It comes out the other end, inevitably. Numerous pedestrians are hit by projectile seagull shit falling from on high every day, and so is every surface in the city, notably slate roofs. Incredibly, these well-fed birds can also defecate at improbable angles, which is why we now have to clean our windows more often.

And if you don’t get rid of it early enough, when the guano is still soft, it hardens to a stiffness that can only be removed with a putty knife.

We watched in horror from our roof terrace in Temple Bar a seagull nesting on the parapet of nearby Barnacle’s hostel, with her mate standing guard on one of the chimneys of Urban Outfitters.

Two “chicks” were hatched in May, brown speckled things already larger than average in size. They waddled along the flat roof demanding – and getting – constant sustenance from their parents until they learned how to flap their wings and fly.

They have now joined the vast aerial army that occupies the city, day and night. Officially, the species is called herring gull (Larus argentatus). Birdwatch Ireland describes it as “a large gull, which in adult plumage has light grey upper wings, showing black tips with white ‘mirrors’ (white at the very tips surrounded by black); the rest of the plumage is white.” That’s why they glow in the dark from the city’s lights reflected on their undercarriage.

Their call is described, in something of an understatement, as “strident and loud”. As for their diet, Birdwatch Ireland says the herring gull is “both predator and scavenger [which] often feeds on the coast and follows fishing boats and uses landfill sites.”

Obviously, Ireland’s premier organisation for bird-watchers has yet to catch up with the fact that, in Dublin, these aggressive over-sized gulls have become major pests for urban life in the city.

- [TASK LIST]
(1) From the passage on Dublin's seagulls, quote the words from "It comes out" up to and including "of Urban Outfitters.".
(2) Answer these questions using the passage on Dublin's seagulls:
(a) In what month were the two chicks hatched?
(b) What scientific name does the passage give for the herring gull?
(c) What tool does the passage say is needed to remove guano once it has hardened?

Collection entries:
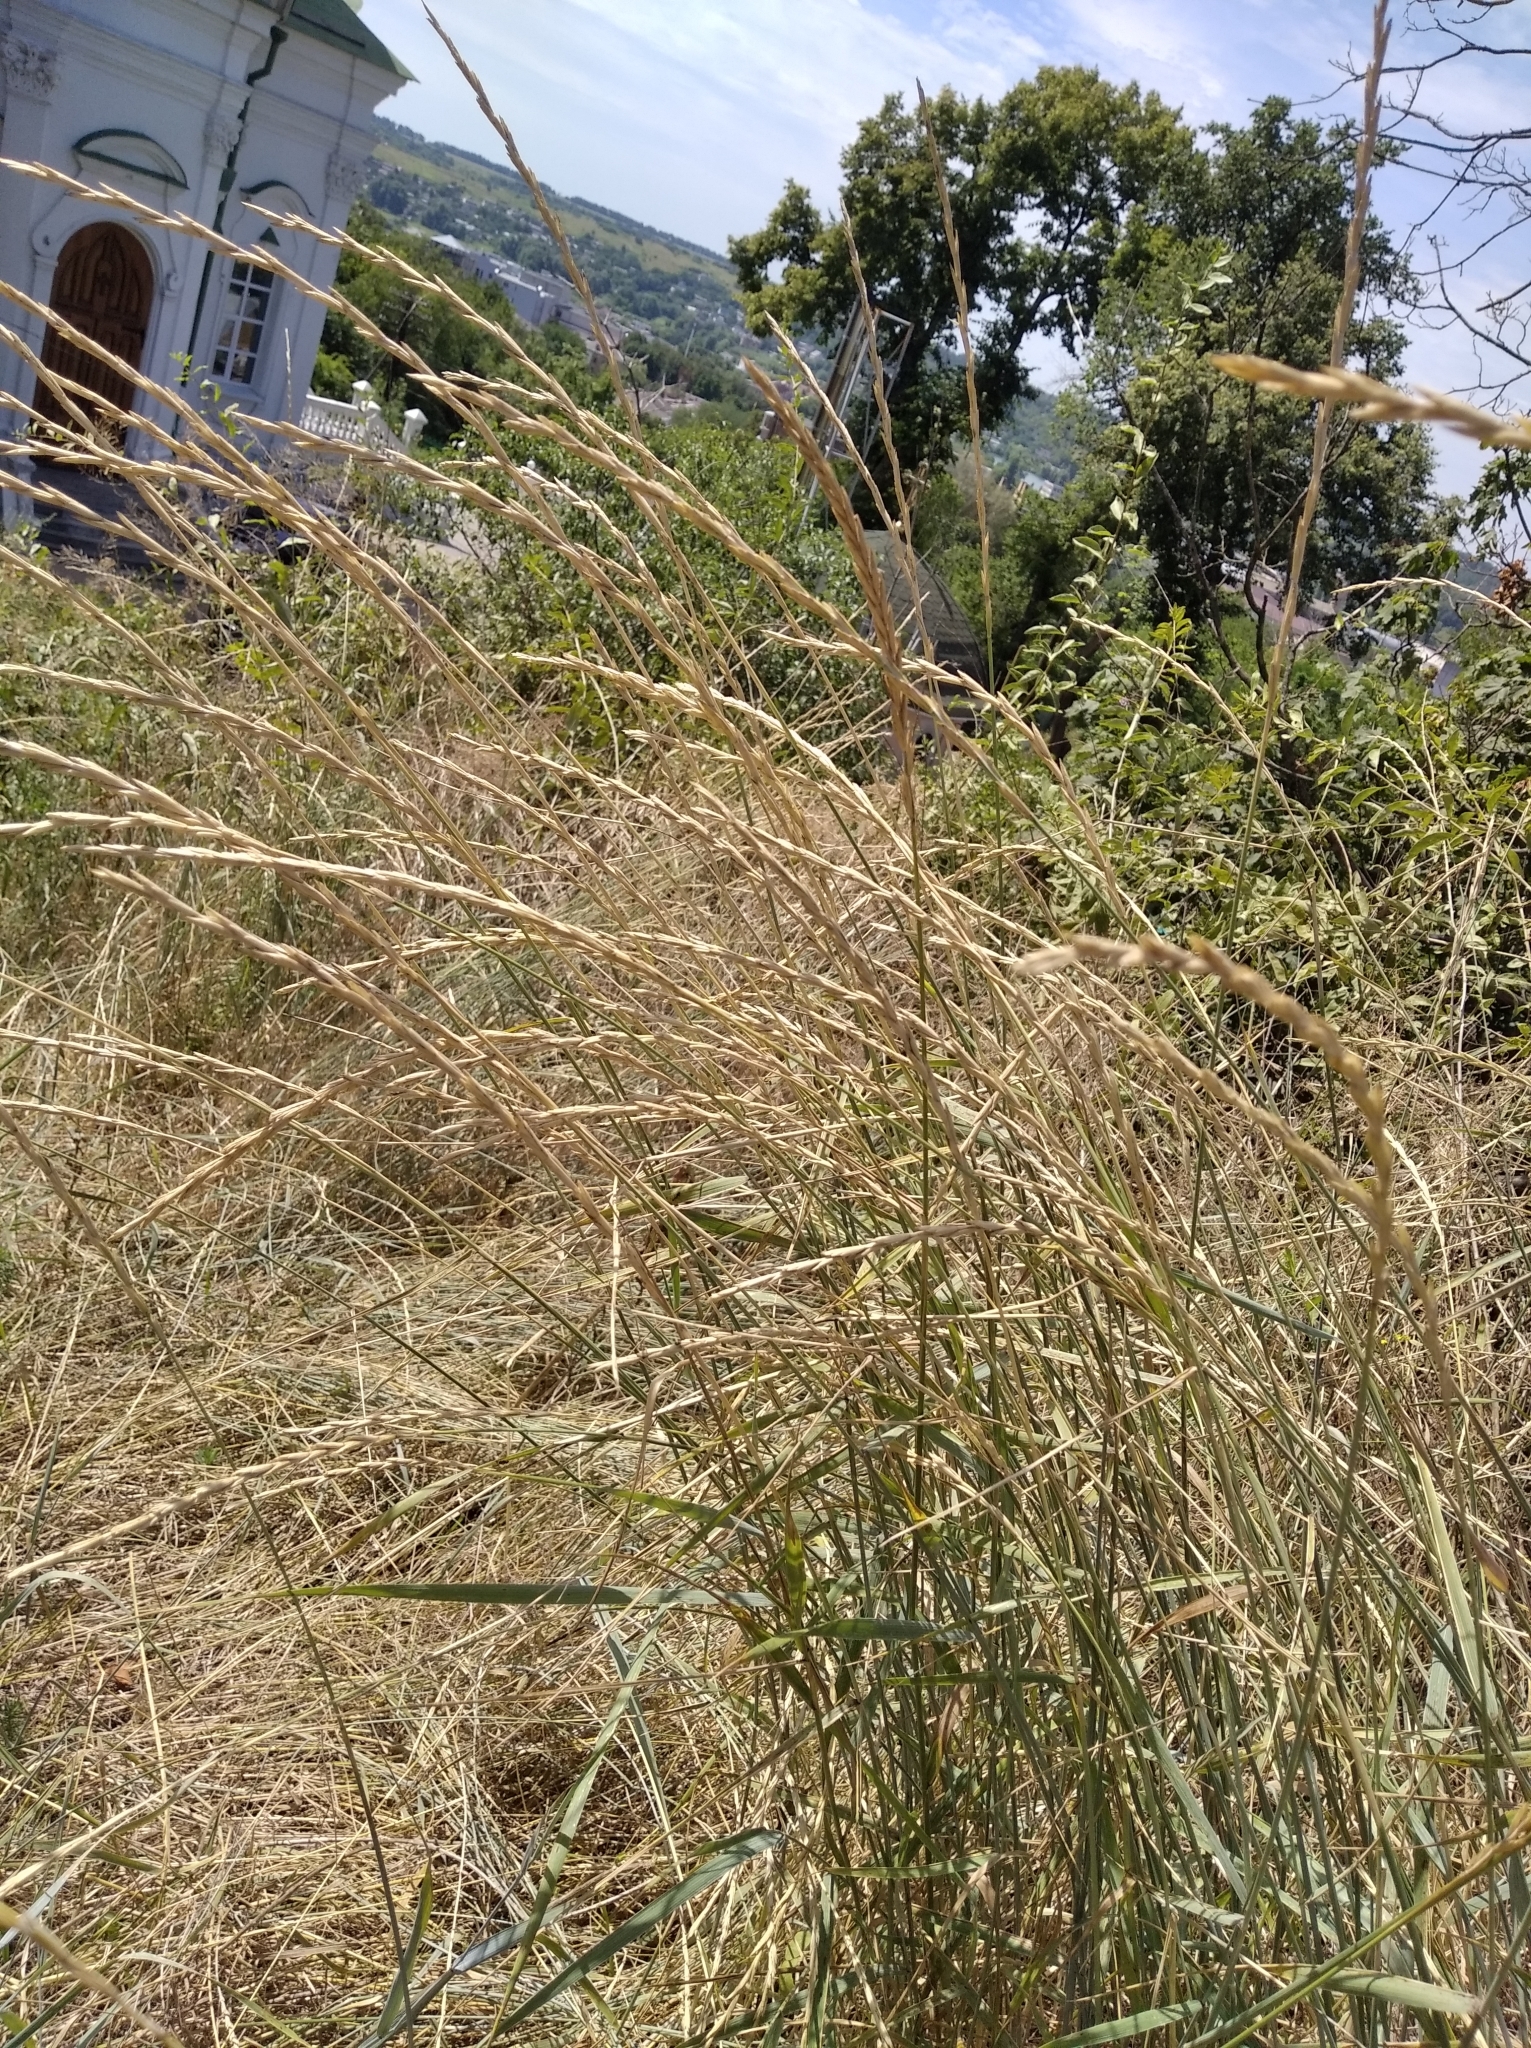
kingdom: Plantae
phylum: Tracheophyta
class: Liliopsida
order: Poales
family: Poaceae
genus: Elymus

* * *

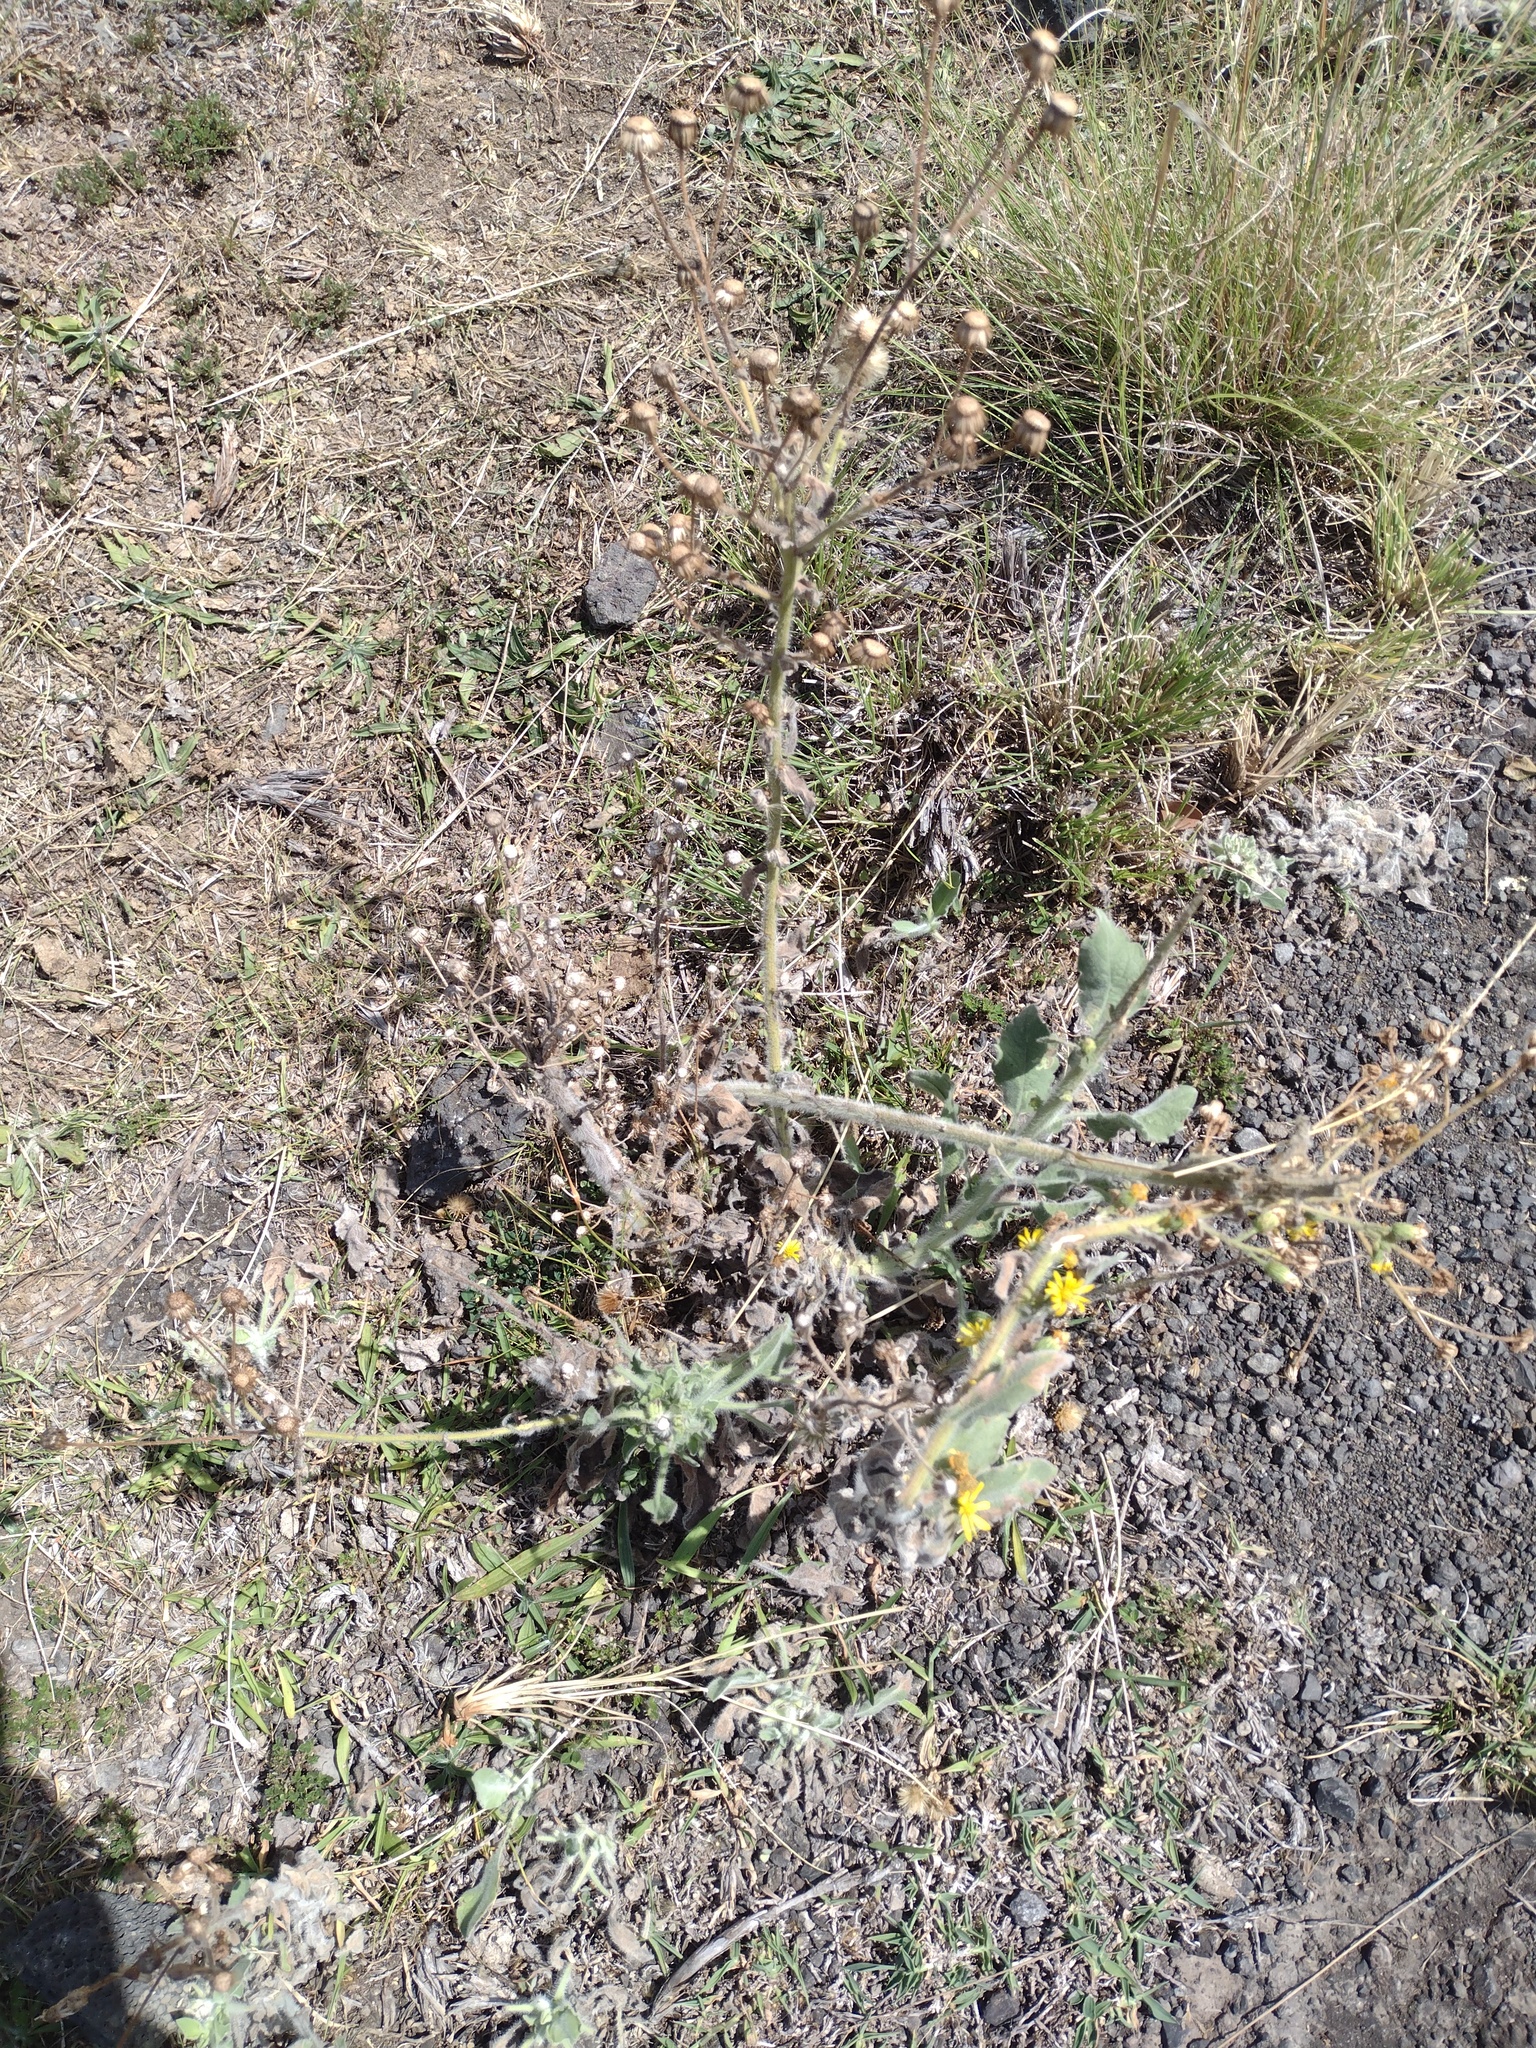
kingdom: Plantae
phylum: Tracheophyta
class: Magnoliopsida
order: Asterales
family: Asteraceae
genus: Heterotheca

- [PROBLEM SOLUTIONS]
(1)
It comes out the other end, inevitably. Numerous pedestrians are hit by projectile seagull shit falling from on high every day, and so is every surface in the city, notably slate roofs. Incredibly, these well-fed birds can also defecate at improbable angles, which is why we now have to clean our windows more often.

And if you don’t get rid of it early enough, when the guano is still soft, it hardens to a stiffness that can only be removed with a putty knife.

We watched in horror from our roof terrace in Temple Bar a seagull nesting on the parapet of nearby Barnacle’s hostel, with her mate standing guard on one of the chimneys of Urban Outfitters.

(2)
(a) May
(b) Larus argentatus
(c) A putty knife